[Aufgaben]
A – Welches Volumen hat der Markt der Gesundheit laut dem Text über Gesundheitswahn?
B – Schreib den Text über Gesundheitswahn im Anschluss an seinen letzten Satz weiter.

┌─ Textauszug

Macht Gesundheitswahn die Menschen krank?
Für den Münchner Medienkonzern gibt es aber noch eine zweite Motivation. So wirbt der Sender im Internet: »Focus Gesundheit« bietet Werbungstreibenden eine neue, interessante Möglichkeit, attraktive Zielgruppen im Markt zu erschließen und bietet beste Voraussetzungen für erfolgreiche Crossmedia-Strategien im Markt der Gesundheit. Dieser Markt ist inzwischen ein monströser Industriezweig mit einem Volumen von 280 Milliarden Euro. Die gilt es unter anderem mit hohen Einschalt-Quoten aufzuteilen. Information und Desinformation führen in aller Regel aber zu Irritation und Konfusion, wahlweise auch zu Desinteresse, Stumpfsinn, Kritiklosigkeit und Folgsamkeit, die mit der Umsetzung präsentierter Ratschläge in Schach gehalten werden: Eigen-Urin zum Frühstück, Nabel-Smaragd gegen Bauchschmerzen, Aromatherapie gegen Durchfall und Beitritt in einen Lachclub, weil das gesund ist.

└─
┌─ Einträge

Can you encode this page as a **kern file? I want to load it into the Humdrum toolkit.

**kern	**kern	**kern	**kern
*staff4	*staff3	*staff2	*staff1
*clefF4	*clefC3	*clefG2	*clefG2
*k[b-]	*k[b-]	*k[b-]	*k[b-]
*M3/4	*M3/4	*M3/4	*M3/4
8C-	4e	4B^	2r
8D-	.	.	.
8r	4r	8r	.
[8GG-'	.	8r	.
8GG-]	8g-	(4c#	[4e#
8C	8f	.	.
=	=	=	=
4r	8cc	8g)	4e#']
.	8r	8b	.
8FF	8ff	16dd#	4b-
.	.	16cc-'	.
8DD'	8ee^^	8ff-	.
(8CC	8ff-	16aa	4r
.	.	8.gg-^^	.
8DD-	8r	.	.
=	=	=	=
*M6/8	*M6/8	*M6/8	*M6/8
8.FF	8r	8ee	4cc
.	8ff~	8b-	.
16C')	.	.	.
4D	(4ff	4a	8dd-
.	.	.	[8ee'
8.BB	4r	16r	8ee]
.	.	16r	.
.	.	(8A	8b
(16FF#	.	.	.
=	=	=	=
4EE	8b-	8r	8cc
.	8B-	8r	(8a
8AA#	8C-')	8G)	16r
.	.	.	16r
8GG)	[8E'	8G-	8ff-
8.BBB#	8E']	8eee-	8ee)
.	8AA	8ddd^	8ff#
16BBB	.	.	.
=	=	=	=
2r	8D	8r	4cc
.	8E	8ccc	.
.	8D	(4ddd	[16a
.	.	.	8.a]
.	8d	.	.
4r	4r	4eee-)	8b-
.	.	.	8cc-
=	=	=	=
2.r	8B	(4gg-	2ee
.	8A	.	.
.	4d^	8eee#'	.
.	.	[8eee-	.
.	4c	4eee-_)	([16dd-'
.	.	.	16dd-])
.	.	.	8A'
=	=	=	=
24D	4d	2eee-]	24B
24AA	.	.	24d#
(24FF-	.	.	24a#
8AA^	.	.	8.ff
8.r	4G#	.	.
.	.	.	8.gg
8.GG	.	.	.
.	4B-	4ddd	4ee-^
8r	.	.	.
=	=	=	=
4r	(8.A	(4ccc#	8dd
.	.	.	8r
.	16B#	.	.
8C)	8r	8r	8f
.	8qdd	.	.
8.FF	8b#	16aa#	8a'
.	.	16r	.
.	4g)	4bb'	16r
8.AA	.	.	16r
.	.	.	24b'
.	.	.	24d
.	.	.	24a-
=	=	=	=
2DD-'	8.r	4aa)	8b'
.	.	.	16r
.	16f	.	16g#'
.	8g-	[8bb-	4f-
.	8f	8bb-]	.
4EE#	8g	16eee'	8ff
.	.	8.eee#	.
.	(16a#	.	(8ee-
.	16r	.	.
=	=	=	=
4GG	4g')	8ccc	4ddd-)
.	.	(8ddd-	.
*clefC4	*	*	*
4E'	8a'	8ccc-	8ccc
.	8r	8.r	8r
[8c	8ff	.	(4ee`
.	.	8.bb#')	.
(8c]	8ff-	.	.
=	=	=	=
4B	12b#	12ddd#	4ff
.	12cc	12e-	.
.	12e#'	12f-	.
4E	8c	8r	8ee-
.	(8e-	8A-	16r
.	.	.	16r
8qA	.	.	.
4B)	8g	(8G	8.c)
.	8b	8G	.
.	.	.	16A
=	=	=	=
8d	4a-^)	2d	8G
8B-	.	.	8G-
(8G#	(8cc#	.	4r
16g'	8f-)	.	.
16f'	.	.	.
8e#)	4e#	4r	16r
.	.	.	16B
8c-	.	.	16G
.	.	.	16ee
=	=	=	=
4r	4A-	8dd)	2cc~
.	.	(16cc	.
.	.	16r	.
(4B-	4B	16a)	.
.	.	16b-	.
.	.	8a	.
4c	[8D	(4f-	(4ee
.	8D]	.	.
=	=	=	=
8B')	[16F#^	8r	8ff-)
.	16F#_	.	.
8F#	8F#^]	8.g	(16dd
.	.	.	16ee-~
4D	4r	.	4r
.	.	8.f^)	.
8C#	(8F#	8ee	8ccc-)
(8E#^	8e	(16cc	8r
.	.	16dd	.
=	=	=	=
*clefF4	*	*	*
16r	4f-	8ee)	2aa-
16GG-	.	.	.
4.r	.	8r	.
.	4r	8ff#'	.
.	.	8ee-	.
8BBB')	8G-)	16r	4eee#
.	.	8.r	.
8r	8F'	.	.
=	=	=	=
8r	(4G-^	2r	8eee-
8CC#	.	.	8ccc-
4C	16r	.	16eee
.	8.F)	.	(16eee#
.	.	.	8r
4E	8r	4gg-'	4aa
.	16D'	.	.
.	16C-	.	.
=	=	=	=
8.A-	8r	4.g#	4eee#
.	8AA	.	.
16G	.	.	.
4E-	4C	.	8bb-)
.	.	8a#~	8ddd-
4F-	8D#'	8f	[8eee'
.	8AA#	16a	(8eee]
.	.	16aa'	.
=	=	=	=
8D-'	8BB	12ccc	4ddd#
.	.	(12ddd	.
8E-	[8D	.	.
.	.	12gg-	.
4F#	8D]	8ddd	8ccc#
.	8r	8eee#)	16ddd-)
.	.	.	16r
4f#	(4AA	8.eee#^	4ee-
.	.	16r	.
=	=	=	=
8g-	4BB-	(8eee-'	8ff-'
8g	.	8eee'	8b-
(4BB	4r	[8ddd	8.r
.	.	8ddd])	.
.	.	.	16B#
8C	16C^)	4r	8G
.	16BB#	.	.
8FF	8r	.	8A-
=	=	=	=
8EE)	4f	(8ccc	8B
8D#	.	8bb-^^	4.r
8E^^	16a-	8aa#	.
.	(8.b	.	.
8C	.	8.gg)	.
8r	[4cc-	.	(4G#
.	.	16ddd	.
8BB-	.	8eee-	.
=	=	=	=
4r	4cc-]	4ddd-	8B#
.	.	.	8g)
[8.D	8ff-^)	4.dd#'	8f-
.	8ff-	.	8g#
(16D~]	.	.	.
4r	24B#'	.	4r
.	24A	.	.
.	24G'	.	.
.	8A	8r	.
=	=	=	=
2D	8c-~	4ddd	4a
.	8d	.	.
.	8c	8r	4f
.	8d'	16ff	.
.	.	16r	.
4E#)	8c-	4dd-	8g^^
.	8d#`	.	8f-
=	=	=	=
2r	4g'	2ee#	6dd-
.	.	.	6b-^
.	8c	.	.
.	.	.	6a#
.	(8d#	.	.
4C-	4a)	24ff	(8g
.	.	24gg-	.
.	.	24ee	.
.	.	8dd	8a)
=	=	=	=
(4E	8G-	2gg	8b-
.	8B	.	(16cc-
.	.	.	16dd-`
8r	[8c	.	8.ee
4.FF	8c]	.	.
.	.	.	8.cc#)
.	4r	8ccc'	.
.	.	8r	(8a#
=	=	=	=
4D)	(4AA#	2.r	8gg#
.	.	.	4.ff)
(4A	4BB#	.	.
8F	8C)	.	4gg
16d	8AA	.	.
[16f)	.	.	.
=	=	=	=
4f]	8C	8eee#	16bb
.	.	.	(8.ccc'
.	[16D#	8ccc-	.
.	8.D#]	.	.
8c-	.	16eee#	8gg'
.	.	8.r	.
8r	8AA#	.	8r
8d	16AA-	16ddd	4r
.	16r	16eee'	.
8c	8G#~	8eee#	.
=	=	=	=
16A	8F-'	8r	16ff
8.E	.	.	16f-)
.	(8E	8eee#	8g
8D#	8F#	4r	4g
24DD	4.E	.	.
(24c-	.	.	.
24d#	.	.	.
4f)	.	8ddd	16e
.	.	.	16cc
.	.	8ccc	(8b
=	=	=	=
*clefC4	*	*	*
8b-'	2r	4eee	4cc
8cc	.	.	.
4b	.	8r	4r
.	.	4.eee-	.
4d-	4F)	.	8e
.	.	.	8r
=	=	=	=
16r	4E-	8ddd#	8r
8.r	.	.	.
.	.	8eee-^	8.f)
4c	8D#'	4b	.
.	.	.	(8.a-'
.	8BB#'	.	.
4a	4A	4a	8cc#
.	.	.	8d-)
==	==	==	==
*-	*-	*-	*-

└─

[Lösungen]
A – 280 Milliarden Euro.

B –
Realität des täglichen Lebens und mediale Wirklichkeit sind zwei Ebenen öffentlichen Bewusstseins, deren Konturen zunehmend verwischen. Ein Zustand, in dem auch Unzufriedenheit und Ansprüche geboren werden. »Die Medien wecken Hoffnungen. Sie initiieren Bedarf und damit Kosten. Es ist das Umfeld, es ist die emotionale Übertragung, was Glaubwürdigkeit herstellt«, schreibt Herz. Für diese emotionale Übertragung braucht es Sympathieträger und für diese wiederum Vermittler.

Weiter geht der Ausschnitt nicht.